## What the task asks
Up to and including the line with "아이템과 장비 관리 |", copy the records below exactly from their first line.

=== Records to process ===

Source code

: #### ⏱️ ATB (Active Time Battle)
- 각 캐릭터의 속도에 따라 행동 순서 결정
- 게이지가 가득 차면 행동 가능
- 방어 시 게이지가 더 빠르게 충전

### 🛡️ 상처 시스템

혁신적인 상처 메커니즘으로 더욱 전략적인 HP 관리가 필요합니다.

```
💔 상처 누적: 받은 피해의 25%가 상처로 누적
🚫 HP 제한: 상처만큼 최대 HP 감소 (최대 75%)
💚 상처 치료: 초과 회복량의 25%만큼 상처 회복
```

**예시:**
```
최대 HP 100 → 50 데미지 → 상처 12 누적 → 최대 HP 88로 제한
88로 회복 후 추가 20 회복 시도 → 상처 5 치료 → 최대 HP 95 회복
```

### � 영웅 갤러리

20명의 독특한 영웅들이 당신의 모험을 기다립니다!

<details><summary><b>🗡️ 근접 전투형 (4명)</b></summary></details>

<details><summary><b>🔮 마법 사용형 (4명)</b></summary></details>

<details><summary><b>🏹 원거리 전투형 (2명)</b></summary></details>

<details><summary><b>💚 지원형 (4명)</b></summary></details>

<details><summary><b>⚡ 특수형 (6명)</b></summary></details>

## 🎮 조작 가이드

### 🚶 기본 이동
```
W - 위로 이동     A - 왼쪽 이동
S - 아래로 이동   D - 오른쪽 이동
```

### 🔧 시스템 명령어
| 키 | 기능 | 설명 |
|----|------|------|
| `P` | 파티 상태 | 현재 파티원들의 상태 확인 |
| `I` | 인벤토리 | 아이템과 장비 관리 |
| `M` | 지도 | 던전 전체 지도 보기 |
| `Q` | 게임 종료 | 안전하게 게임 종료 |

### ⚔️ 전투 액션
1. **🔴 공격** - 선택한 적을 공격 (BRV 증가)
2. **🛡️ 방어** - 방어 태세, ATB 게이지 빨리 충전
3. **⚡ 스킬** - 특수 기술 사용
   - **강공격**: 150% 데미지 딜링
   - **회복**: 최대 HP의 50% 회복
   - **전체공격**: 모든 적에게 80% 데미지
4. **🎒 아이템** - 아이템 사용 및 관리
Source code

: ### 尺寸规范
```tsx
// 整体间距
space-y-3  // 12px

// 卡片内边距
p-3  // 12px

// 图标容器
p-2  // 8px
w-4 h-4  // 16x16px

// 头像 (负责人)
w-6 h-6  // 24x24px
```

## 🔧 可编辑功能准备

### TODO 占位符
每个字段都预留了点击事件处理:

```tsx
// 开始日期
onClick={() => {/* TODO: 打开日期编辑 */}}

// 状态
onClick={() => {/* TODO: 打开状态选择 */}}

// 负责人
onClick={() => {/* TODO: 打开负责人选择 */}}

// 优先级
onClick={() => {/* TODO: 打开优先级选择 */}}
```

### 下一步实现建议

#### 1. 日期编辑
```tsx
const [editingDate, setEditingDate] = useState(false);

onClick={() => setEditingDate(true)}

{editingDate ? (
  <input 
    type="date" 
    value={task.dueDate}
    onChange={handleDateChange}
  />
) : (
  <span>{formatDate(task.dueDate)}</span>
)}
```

===

## Response area
Source code

: #### ⏱️ ATB (Active Time Battle)
- 각 캐릭터의 속도에 따라 행동 순서 결정
- 게이지가 가득 차면 행동 가능
- 방어 시 게이지가 더 빠르게 충전

### 🛡️ 상처 시스템

혁신적인 상처 메커니즘으로 더욱 전략적인 HP 관리가 필요합니다.

```
💔 상처 누적: 받은 피해의 25%가 상처로 누적
🚫 HP 제한: 상처만큼 최대 HP 감소 (최대 75%)
💚 상처 치료: 초과 회복량의 25%만큼 상처 회복
```

**예시:**
```
최대 HP 100 → 50 데미지 → 상처 12 누적 → 최대 HP 88로 제한
88로 회복 후 추가 20 회복 시도 → 상처 5 치료 → 최대 HP 95 회복
```

### � 영웅 갤러리

20명의 독특한 영웅들이 당신의 모험을 기다립니다!

<details><summary><b>🗡️ 근접 전투형 (4명)</b></summary></details>

<details><summary><b>🔮 마법 사용형 (4명)</b></summary></details>

<details><summary><b>🏹 원거리 전투형 (2명)</b></summary></details>

<details><summary><b>💚 지원형 (4명)</b></summary></details>

<details><summary><b>⚡ 특수형 (6명)</b></summary></details>

## 🎮 조작 가이드

### 🚶 기본 이동
```
W - 위로 이동     A - 왼쪽 이동
S - 아래로 이동   D - 오른쪽 이동
```

### 🔧 시스템 명령어
| 키 | 기능 | 설명 |
|----|------|------|
| `P` | 파티 상태 | 현재 파티원들의 상태 확인 |
| `I` | 인벤토리 | 아이템과 장비 관리 |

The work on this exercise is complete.